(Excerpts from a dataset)
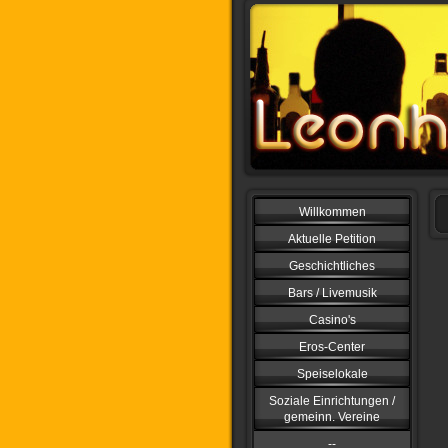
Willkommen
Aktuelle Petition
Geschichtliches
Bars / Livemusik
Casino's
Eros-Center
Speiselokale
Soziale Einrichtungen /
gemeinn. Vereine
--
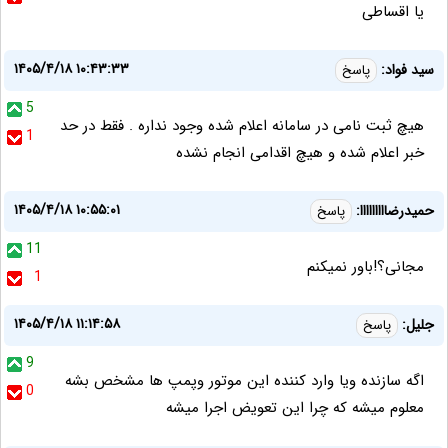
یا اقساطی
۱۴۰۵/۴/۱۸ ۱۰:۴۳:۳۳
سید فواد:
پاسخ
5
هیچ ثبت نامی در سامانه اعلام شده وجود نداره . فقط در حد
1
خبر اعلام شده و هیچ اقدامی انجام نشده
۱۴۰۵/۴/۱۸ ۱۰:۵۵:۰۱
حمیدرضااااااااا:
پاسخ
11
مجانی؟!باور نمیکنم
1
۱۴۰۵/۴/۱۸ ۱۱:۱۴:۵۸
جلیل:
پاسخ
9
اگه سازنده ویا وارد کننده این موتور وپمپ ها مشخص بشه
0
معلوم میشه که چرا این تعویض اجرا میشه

### DIRECTIONS
Rewrite all of the lines above with "Speiselokale" swapped for "Restaurants" and nothing else changed. Leave the pictures out of your answer.

### ANSWER AREA
Willkommen
Aktuelle Petition
Geschichtliches
Bars / Livemusik
Casino's
Eros-Center
Restaurants
Soziale Einrichtungen /
gemeinn. Vereine
--
یا اقساطی
۱۴۰۵/۴/۱۸ ۱۰:۴۳:۳۳
سید فواد:
پاسخ
5
هیچ ثبت نامی در سامانه اعلام شده وجود نداره . فقط در حد
1
خبر اعلام شده و هیچ اقدامی انجام نشده
۱۴۰۵/۴/۱۸ ۱۰:۵۵:۰۱
حمیدرضااااااااا:
پاسخ
11
مجانی؟!باور نمیکنم
1
۱۴۰۵/۴/۱۸ ۱۱:۱۴:۵۸
جلیل:
پاسخ
9
اگه سازنده ویا وارد کننده این موتور وپمپ ها مشخص بشه
0
معلوم میشه که چرا این تعویض اجرا میشه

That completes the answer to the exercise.